In J16, we introduced the plan that Miraheze's Site Reliability Engineering team was pursuing to redesign and rewrite our infrastructure from the ground up by exploring other alternatives to how we are hosted. We are pleased to announce that since November, we have had our initial budget approved for hardware purchases and on Wednesday, 29th of December, 2021, deployed for the first time in Miraheze's history our own physical hardware!
You can see some pictures of them on Meta
To mark the occasion, we have also taken the approach of naming the 'datacentre' internally for us - rather than referring to it by providers name (as we have traditionally done for previous hosting locations such as DigitalOcean, Linode, RamNode, OVH). As such, I can now announce we have chosen to the call the new datacentre footprint, SCSVG. While it is not a catchy name at all, it can split up into:
- SC - ServerChoice, the owners of the datacentre,
- SVG - Stevenage, the 3-letter unique identifier for the nearest train station to the datacentre.
Is This Better?
For everyone, yes - on paper!
With the new infrastructure, we should see a drastic decrease in resource competition - particularly for CPU and processing time as we are more than doubling our available resources in this regard.

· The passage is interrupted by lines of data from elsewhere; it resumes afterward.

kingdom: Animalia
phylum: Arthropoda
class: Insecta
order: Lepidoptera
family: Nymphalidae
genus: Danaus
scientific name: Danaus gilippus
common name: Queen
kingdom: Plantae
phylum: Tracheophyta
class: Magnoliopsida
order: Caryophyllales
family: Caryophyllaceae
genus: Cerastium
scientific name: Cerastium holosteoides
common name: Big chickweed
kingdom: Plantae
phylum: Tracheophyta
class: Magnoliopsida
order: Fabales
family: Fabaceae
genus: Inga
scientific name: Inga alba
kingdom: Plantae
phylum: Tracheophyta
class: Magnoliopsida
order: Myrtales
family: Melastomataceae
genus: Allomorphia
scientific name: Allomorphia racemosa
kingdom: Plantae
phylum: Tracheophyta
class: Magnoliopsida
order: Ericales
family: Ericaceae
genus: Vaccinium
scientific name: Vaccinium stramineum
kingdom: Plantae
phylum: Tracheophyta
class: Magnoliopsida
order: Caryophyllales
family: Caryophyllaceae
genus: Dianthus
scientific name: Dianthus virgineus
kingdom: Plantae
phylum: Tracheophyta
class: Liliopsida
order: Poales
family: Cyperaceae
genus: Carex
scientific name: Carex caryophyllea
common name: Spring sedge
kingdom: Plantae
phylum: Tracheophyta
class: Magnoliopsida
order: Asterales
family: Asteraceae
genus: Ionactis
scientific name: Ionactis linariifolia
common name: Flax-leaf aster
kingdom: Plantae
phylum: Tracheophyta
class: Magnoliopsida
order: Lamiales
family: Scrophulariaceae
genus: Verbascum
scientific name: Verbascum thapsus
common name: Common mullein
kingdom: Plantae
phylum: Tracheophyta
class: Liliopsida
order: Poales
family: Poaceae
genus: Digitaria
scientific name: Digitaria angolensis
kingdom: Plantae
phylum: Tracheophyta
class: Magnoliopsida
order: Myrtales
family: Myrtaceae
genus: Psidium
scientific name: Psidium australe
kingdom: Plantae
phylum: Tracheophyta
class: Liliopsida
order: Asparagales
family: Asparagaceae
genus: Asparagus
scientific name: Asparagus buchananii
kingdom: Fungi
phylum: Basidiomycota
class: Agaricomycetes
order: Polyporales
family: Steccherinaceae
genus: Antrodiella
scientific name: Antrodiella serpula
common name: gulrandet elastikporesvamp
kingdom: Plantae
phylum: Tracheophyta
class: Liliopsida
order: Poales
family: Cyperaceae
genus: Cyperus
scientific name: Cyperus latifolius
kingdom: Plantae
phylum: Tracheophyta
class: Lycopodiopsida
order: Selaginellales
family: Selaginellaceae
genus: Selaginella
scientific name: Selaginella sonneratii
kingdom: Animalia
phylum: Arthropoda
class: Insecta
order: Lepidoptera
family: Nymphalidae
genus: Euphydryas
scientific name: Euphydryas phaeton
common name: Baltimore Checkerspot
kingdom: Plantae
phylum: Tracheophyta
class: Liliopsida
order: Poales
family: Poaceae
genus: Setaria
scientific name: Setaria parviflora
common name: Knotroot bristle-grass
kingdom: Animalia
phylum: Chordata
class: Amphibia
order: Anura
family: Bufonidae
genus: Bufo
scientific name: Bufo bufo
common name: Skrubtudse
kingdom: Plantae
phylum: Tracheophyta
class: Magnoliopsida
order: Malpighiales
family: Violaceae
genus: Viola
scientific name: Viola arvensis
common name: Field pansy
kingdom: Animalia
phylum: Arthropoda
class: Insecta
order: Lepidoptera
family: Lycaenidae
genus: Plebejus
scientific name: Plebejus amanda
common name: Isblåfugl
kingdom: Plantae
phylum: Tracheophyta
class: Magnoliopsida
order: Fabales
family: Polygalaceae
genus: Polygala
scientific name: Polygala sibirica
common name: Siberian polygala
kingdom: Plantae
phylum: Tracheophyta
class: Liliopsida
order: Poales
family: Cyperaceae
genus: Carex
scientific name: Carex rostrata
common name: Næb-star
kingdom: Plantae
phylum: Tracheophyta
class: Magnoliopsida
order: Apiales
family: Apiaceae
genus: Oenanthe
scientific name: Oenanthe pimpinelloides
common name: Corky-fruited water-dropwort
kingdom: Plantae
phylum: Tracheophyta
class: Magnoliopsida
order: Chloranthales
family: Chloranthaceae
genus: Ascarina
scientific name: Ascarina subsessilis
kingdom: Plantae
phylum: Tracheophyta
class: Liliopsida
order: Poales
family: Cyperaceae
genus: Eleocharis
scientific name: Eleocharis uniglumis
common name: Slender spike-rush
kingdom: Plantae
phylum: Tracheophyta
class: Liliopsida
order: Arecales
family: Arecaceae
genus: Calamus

Currently, our two general purpose cloud servers have two quad cores with hyperthreading enabled on them - this gives us a maximum of 32 threads (4 (cores) * 2 (hyperthreading) * 2 (CPUs) * 2 (servers)). We have deployed 3 general purposes servers now, each with 2 hex core CPUs with hyperthreading enabled - this gives us a new maximum of 72 threads! (6 (cores) * 2 (hyperthreading) * 2 (CPUs) * 3 (servers).) With this increased computing power available, we able to deploy more services with more power to handle the workload generated by the communities we service.
In addition, we also now deploy a hybrid setup of HDD and SSD disk devices. Each server has 1.8TB of HDD space and 960GB of SSD space available for us to use. Our plan is to leave non-critical services and disk space intensive services on our HDD disks, while moving our more critical and read intensive services (such as MediaWiki) onto our new SSD disk devices.
Finally, we are able to deploy a fully IPv6-only infrastructure at last - meaning we can split up our services even further to fine-tune the requirements and improve reliability/redundancy to all of our components that in the past we have been unable to because of the IPv4 address space limitations.
Our plan to improve the service we provide to each community will be supported by the above 3 main improvements - we can improve our MediaWiki response times vastly by:
- reducing processing competition for CPU resources,
- reduce disk latency for accessing files,
- deploying more containerised hosts, keeping intensive operations off front end facing hosts.
What Is Next?
Currently we are working hard behind the scenes to get things set up, and to start planning the migration over between infrastructures. We will keep everyone up to date as more is known and things begin to put into place in terms of migration plans. You can follow the progress on T8469 and all the sub tasks - which will be proactively kept up to date!
There will be a period of degraded service across Miraheze during January - these will include read only times, potential total service disruption (we try to avoid it!) and a pause on image-related actions and wiki creations/changes. We will give at least one weeks notice before any of these things happen to ensure proper plans and notifications can be put into place to reach all of our communities.